En toch weten we met z'n allen dat die wijkverplegers al aan de top van hun capaciteit zitten en dat ze al alles doen wat ze kunnen doen. En tegen hen zegt u: even pas op de plaats en niet echt meer erbij. En tegen het bedrijfsleven zegt u: alsjeblieft, 1,4 miljard en we weten niet wat het resultaat daarvan is. 

De heer Dijkhoff (VVD):

Nee, dat zeg ik niet. 

De voorzitter:

Mijnheer Klaver, u bent net geweest. 

De heer Klaver (GroenLinks):

Mevrouw Arib, voorzitter, ik had nog één vraag. 

De voorzitter:

Daar houd ik u aan. 

De heer Klaver (GroenLinks):

Jazeker. De heer Dijkhoff en ik clashten als het ging over de dividendbelasting en eigenlijk de hele manier hoe je aankijkt tegen kapitaal en arbeid. Onze economische visies staan haaks op elkaar, maar over één punt wil ik het nog hebben, waarover het in de bijdrage van de heer Dijkhoff eigenlijk niet zo heel veel ging, en dat is duurzaamheid.
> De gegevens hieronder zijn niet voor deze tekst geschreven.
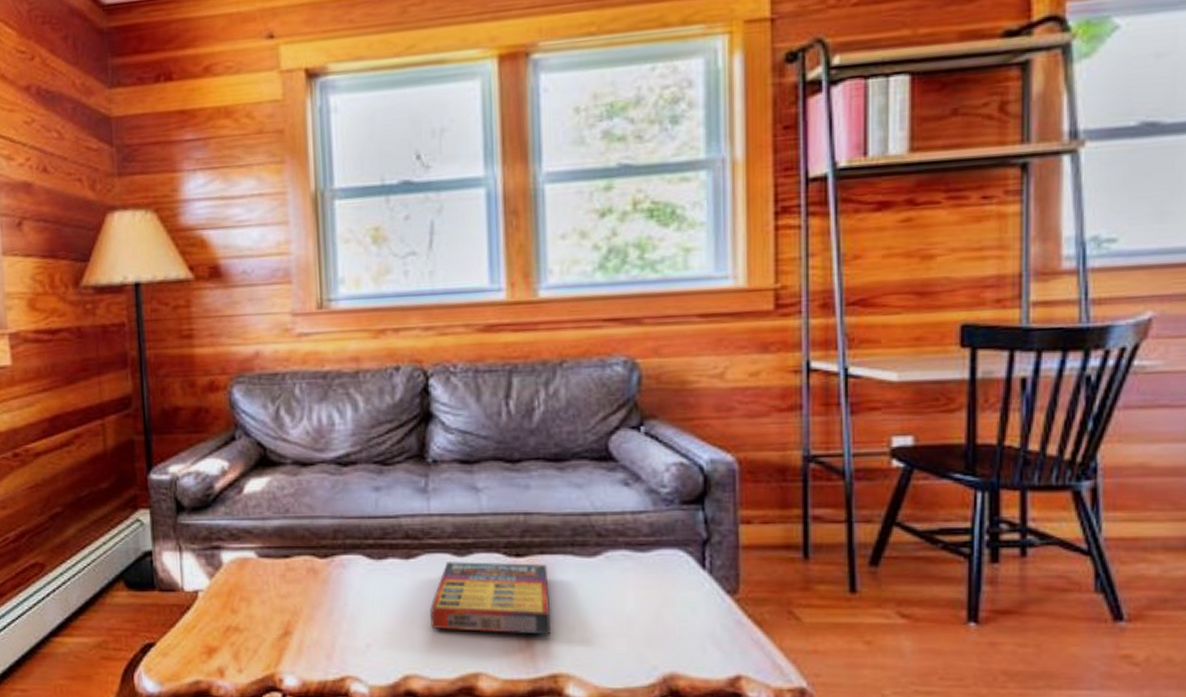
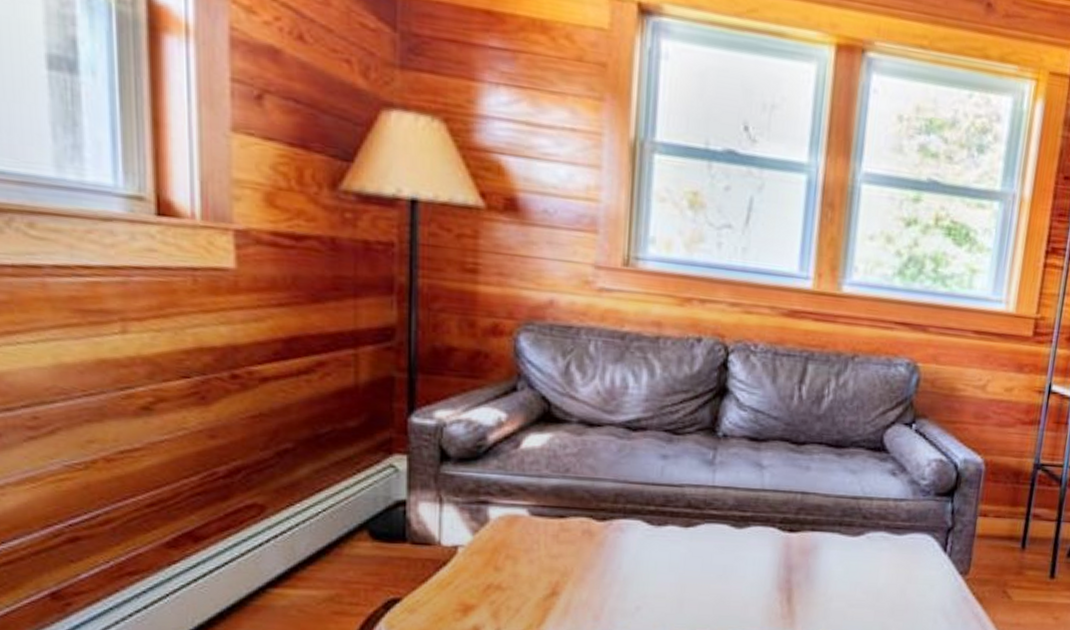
game compilation box: present [430,562,551,635] -> none [702,532,816,604]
Ik bemerk namelijk bij de VVD dat er op dat punt iets aan het keren is en dat daar ook het belang wordt gezien, zoals de minister-president ook in de regeringsverklaring uitsprak, dat we grote stappen zetten op het gebied van het aanpakken van klimaatverandering. Een van de concrete zaken die genoemd worden in het regeerakkoord, is dat er een klimaatwet zou moeten komen. Nu ligt er een Klimaatwet in deze Kamer, ondertekend door vijf partijen. Omdat de heer Dijkhoff het had over het belang van samenwerking, is mijn heel concrete vraag aan hem of hij bereid is om het gesprek daarover aan te gaan om te kijken of we ook in staat zijn om vanuit de Kamer die wet een stap verder te brengen. Vanuit onze kant zijn wij weer bereid om natuurlijk ook over bijvoorbeeld de doelstellingen die daarin staan nader het gesprek aan te gaan. 

De heer Dijkhoff (VVD):

Ik zou het gesprek willen verbreden en ook de verantwoordelijken in het kabinet daarbij willen betrekken. Dan kunnen we samen aan een wet werken. Het gaat er mij om dat die wet goed is en dat wij er inhoudelijk achterstaan. De oorsprong vind ik dan minder relevant. 

De voorzitter:

Dank u wel. 

De heer Klaver (GroenLinks):

Ik had één vraag beloofd en het is een mooi antwoord. Ik kijk erg uit naar de samenwerking daarin met zowel de VVD als het kabinet. 

De voorzitter:

Dank u wel. 

De beraadslaging wordt geschorst. 

De voorzitter:

We beginnen na de schorsing met de regeling van werkzaamheden en daarna vervolgen we dit debat. 

De vergadering wordt van 14.02 uur tot 14.46 uur geschorst.